At that point, there were basically only three kinds of stuff: dark matter, hydrogen atoms, and helium atoms. Over time, those ingredients clumped together to form the first stars and the earliest galaxies. Then, little by little, the universe started to look like the place we know and love today.

But one of the big goals in cosmology is to understand the time around when stars first came about. And the astronomers in the Nature study had a unique chance to do that. In a previous study, they'd used Europe's XMM Newton radio telescope, which is in orbit around Earth, to zoom in on one of the farthest-known galaxy clusters.

Because of the amount of time its light has taken to reach us, we're seeing the cluster as it looked around 10.4 billion years ago. At this distance, the galaxies don't look like much more than a bunch of blurry smudges, but that's okay, because what the team was really interested in was their color. Galaxies take on the color of all their individual stars, which go from relatively blue to redder as they age.

And using computer models, astronomers can estimate the age of a star based on its color. In this case, the team used NASA's Hubble Space Telescope to peer inside and study the cluster's individual galaxies. And they found that the stars in the cluster all seemed to be around three billion years old.

Once they added the stars' age to the 10.4 billion years they were looking back in time, the team estimated that these stars formed just 370 million years after the Big Bang. That would place them right at the tail-end of the cosmic dark ages, making them some of the first stars to ever exist in the universe. And that makes them prime targets for future observation.

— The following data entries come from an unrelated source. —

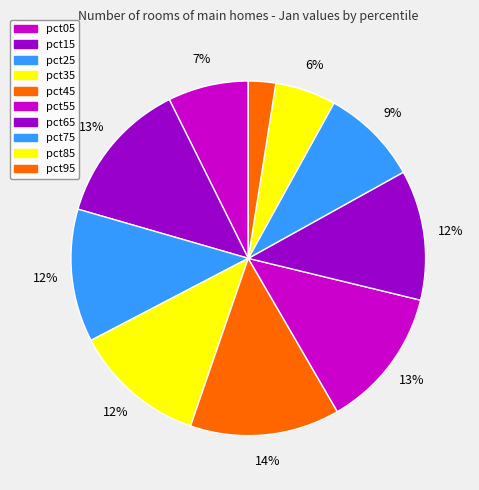

Between pct95 and pct55, which is larger?

pct55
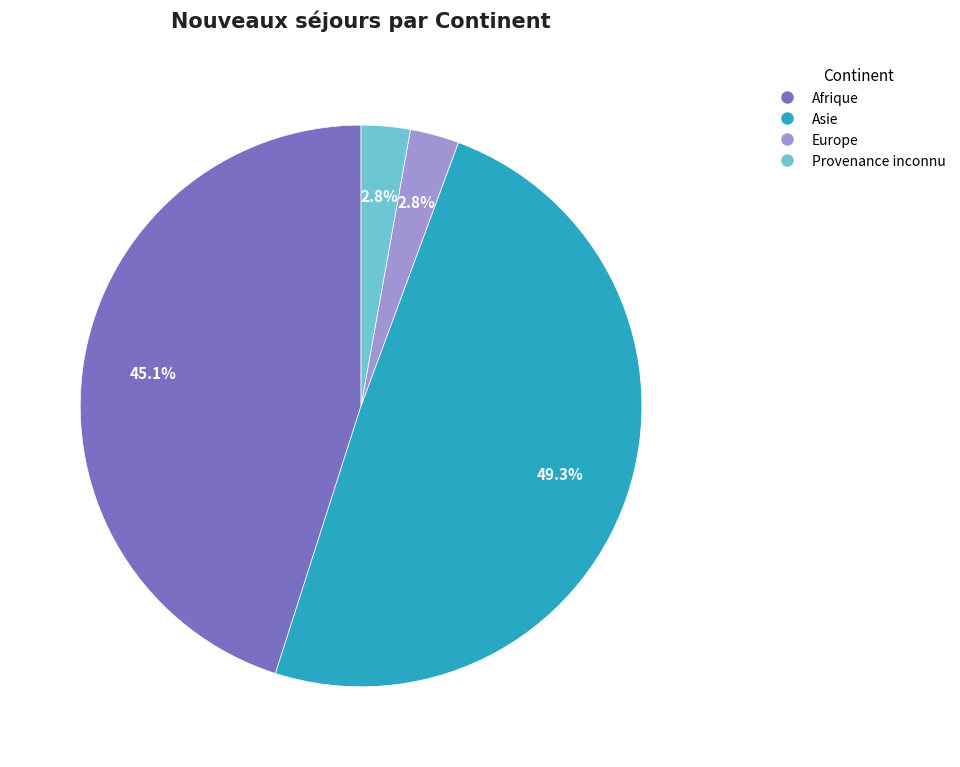

To the nearest percent, what is the difference between the largest and smallest slice percentages?

46%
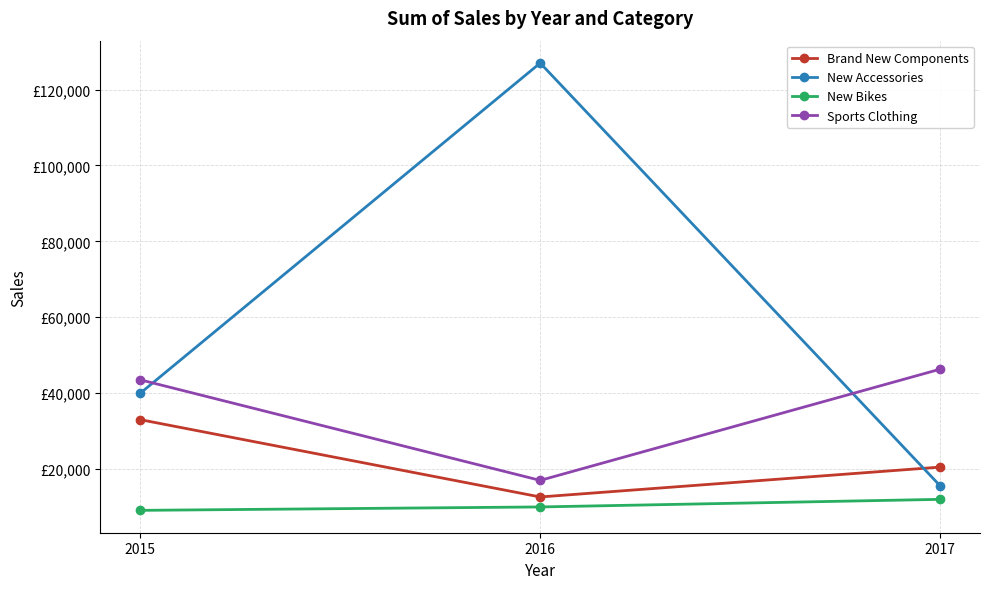

Does the chart display data point markers on the line(s)?

Yes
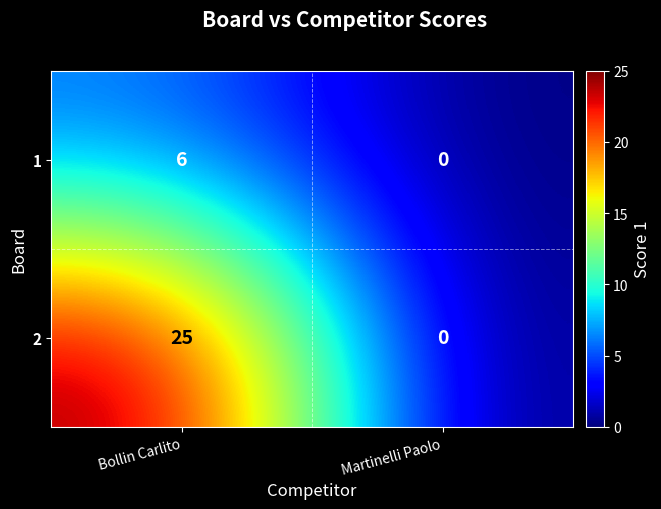

Reading left to right, what are all the values shown in this chart?

1: Bollin Carlito=6	Martinelli Paolo=0
2: Bollin Carlito=25	Martinelli Paolo=0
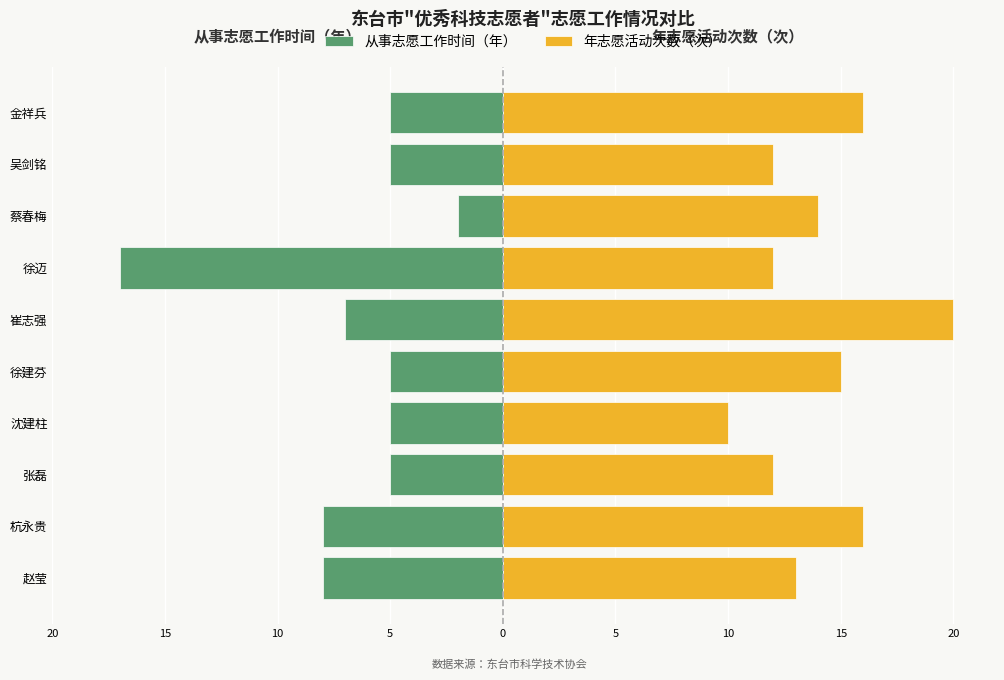

How many groups of bars are there?

10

Now, dating by color is a pretty imprecise technique, but even so, these first hints at the universe's oldest stars have already started to raise new questions. For one, the researchers cataloged at least 19 galaxies that seem to have almost exactly that same age. Astronomers wonder if they all responded to some sudden change in cosmic conditions, or if the formation of one galaxy could have triggered some kind of chain reaction across a huge region of space.

Either way, we're going to need more and better observations to sort it all out. And once NASA's upcoming James Webb Space Telescope launches, we'll be able to get a better look at these distant regions of the universe. In the meantime, though, we've got blood clots to study! [♩OUTRO].